What do SurFunction, Synova and Altair/GelSight have in common?
Well, not only do all three have a key role to play in the medical technology of tomorrow but they have just been nominated as finalists in the 2024 Watch Medtech Innovation Challenge.
Launched in 2018 by EPHJ and Fondation Inartis, this competition of ideas, which is open to all of the show’s exhibitors, aims to identify technologies from watchmaking subcontractors so that they can be incorporated into medtech solutions. The aim? To help the winners open up new markets and understand what they need to do to achieve this.
Surfunction GmbH
The first technology, developed by German company SurFunction GmbH, enables fast and precise use of direct laser interference patterning (DLIP) technology. This technology, patented under the name ELIPSYS®, produces functional surface structures.

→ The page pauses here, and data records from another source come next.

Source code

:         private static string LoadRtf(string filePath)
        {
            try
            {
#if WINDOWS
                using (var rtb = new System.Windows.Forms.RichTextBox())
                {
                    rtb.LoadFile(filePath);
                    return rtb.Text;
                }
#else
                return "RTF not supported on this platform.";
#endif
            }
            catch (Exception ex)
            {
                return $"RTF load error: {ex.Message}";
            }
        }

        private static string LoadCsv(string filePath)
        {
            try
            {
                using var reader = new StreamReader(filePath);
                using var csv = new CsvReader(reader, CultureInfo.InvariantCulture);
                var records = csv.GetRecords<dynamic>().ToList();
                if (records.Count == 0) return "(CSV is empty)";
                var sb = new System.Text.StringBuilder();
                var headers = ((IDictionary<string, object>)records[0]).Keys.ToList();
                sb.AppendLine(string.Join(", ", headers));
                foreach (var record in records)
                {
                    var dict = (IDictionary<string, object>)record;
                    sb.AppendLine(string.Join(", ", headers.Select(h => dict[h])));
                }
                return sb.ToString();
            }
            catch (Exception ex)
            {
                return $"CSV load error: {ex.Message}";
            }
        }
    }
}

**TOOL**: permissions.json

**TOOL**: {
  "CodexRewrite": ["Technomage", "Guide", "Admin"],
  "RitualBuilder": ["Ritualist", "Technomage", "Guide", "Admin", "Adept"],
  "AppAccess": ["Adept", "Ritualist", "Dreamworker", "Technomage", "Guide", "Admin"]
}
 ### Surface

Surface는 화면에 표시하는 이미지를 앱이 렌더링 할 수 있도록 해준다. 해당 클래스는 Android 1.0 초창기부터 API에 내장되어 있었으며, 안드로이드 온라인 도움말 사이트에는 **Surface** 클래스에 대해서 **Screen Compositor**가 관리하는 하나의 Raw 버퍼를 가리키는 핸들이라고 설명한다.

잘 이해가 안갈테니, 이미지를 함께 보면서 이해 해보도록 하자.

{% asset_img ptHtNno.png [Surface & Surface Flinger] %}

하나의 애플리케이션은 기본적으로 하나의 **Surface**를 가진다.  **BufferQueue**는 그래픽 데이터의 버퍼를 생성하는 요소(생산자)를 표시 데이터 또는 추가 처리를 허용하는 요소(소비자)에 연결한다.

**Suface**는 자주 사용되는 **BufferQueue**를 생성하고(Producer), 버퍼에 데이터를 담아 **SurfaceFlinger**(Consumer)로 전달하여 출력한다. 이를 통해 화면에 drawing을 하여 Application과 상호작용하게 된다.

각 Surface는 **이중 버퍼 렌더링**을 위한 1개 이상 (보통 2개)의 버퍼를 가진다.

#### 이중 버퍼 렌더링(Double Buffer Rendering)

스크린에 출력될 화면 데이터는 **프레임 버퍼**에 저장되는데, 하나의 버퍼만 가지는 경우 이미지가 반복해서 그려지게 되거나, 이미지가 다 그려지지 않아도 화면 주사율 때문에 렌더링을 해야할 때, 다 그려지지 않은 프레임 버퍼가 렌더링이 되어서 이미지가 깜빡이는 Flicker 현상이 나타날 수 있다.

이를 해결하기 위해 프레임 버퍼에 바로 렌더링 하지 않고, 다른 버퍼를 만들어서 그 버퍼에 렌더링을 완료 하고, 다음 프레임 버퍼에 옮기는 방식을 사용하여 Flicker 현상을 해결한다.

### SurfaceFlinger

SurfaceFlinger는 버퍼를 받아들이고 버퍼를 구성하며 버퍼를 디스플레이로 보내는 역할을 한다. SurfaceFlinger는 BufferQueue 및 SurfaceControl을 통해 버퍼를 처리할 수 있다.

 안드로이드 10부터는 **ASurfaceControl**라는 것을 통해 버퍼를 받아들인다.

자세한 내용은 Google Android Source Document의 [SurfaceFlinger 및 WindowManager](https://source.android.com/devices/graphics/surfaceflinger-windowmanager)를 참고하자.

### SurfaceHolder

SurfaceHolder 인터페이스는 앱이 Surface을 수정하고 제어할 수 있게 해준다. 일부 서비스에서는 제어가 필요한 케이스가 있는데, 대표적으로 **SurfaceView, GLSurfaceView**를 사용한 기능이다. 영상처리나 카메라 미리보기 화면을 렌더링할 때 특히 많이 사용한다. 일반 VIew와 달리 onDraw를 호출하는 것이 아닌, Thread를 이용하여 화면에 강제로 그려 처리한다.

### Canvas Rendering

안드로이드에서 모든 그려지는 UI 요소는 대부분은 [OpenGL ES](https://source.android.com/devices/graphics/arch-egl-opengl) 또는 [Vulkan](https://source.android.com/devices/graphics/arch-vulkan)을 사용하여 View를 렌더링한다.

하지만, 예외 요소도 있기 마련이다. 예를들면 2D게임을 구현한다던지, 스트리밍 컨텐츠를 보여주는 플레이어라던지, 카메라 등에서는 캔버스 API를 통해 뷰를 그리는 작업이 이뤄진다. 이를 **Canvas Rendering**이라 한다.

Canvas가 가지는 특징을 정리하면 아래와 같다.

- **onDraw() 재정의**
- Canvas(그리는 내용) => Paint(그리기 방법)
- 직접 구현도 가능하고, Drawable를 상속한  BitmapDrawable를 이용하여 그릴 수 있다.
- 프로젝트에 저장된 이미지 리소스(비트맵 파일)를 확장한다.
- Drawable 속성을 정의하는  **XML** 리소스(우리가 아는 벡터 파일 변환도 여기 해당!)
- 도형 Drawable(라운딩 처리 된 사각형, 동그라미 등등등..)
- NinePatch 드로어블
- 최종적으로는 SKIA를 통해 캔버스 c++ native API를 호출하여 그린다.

It could be used to improve cell adhesion in implants, as the literature on human fibroblasts and osteoblasts has demonstrated that not only the adhesion but also the orientation of cells on various polymers can be precisely controlled using DLIP. DLIP thus opens up new possibilities in terms of tissue regeneration and the design of biocompatible surfaces, for example by replacing costly processing methods (blasting, cleaning and etching) for preparing dental implant surfaces.
Altaïr Consulting SA
The second project, from Altair Consulting SA, based in Plan-les-Ouates (Switzerland), draws on 3D scanning. Using the GelSight 3D digital scanner, the company can model surfaces and capture shapes in real time. Already deployed by the Massachusetts Institute of Technology (MIT), American forensics teams and cutting-edge industries such as ballistics and watchmaking, this technology could be used to collect precise information on 3D surfaces to feed back into models for haptic medical technologies. This could make it possible to improve the functionality of certain finger prostheses, for example.
Synova
Drawing on water-jet guided laser cutting technology, the third project comes from Synova, based in Vaud (Switzerland). The Laser MicroJet (LMJ) is a hybrid method of machining which combines a laser with a ‘hair-thin’ water jet that precisely guides the laser beam by means of total internal reflection in a manner similar to conventional optical fibres. The water jet continually cools the cutting zone and efficiently removes debris. As a ‘cold, clean and controlled laser’, Synova’s LMJ technology resolves the significant problems associated with dry lasers such as thermal damage, contamination, deformation, debris deposition, oxidation, micro-cracks and taper. The application of LMJ to stent cutting would yield high-quality products in many alloys including CoCr, NiTi, Cr–Pt, stainless steel and magnesium alloys.
Every year since 2018, between three and five diversification projects have been designed and tested by Fondation Inartis in partnership with the show’s exhibitors. This is an outstanding opportunity for watchmaking subcontractors to be challenged, reduce their work burden a little and perhaps line up some new commercial opportunities.